### Task objective:
Reproduce every one of the lines below word for word, omitting the pictures.

### Exercise material:
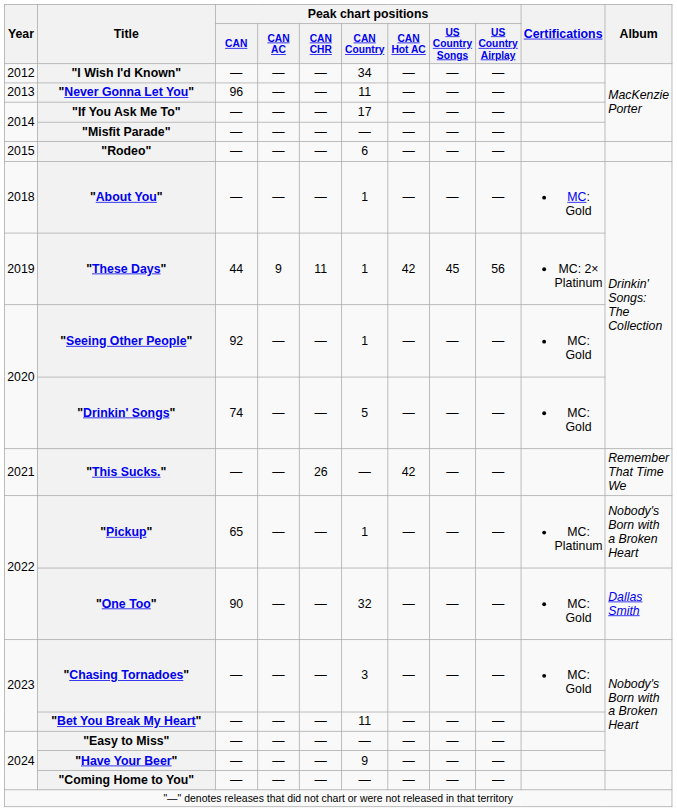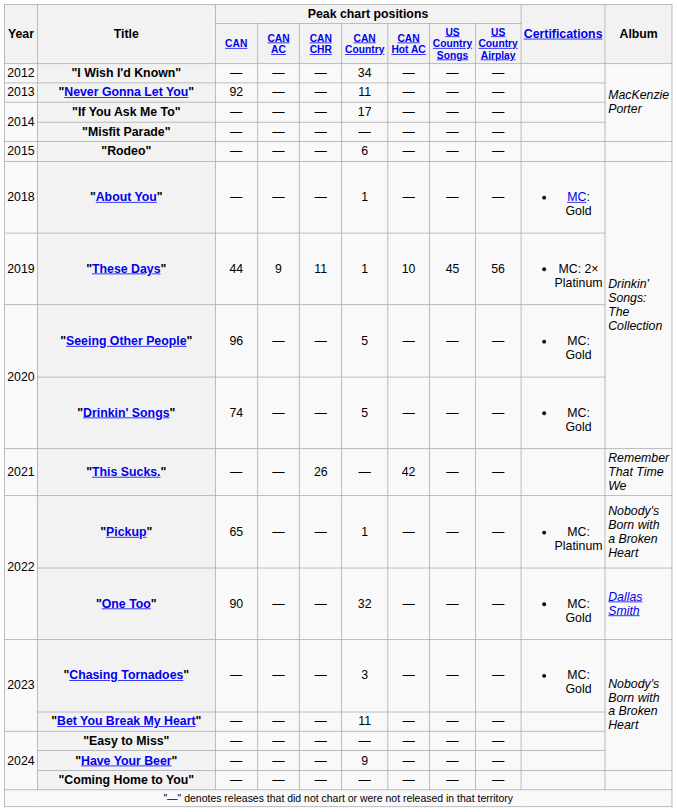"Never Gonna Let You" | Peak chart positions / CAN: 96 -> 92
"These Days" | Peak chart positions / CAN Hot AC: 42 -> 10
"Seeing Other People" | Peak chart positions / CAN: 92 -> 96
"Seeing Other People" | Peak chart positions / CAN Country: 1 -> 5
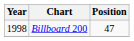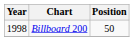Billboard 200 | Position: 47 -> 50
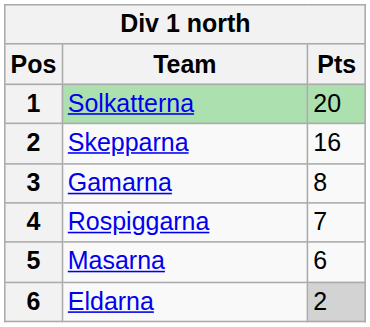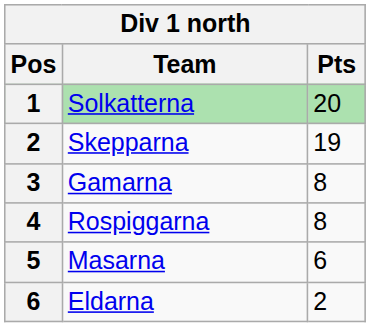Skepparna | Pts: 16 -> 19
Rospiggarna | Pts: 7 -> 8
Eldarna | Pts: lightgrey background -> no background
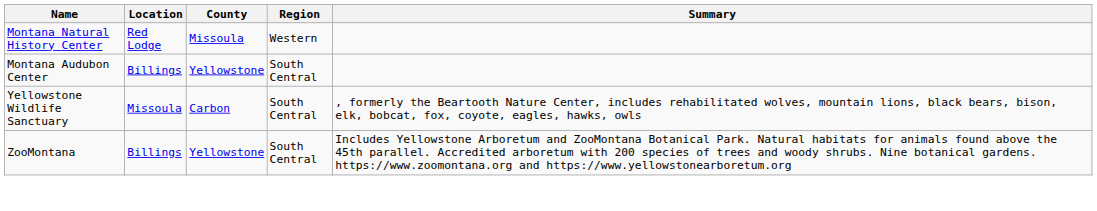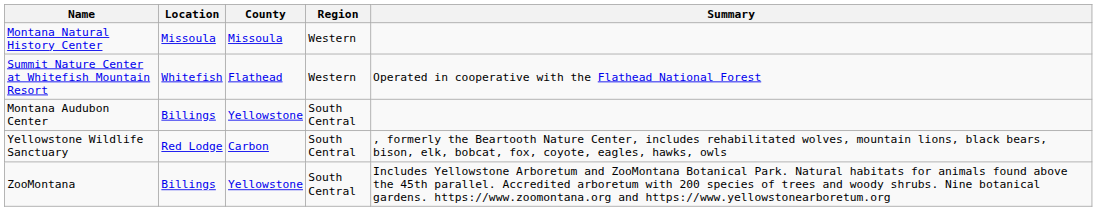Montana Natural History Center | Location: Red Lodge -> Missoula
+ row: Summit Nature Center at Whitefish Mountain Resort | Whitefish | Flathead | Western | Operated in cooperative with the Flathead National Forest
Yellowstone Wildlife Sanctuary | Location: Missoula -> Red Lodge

### Solution to this problem:
"Never Gonna Let You" | Peak chart positions / CAN: 96 -> 92
"These Days" | Peak chart positions / CAN Hot AC: 42 -> 10
"Seeing Other People" | Peak chart positions / CAN: 92 -> 96
"Seeing Other People" | Peak chart positions / CAN Country: 1 -> 5
Billboard 200 | Position: 47 -> 50
Skepparna | Pts: 16 -> 19
Rospiggarna | Pts: 7 -> 8
Eldarna | Pts: lightgrey background -> no background
Montana Natural History Center | Location: Red Lodge -> Missoula
+ row: Summit Nature Center at Whitefish Mountain Resort | Whitefish | Flathead | Western | Operated in cooperative with the Flathead National Forest
Yellowstone Wildlife Sanctuary | Location: Missoula -> Red Lodge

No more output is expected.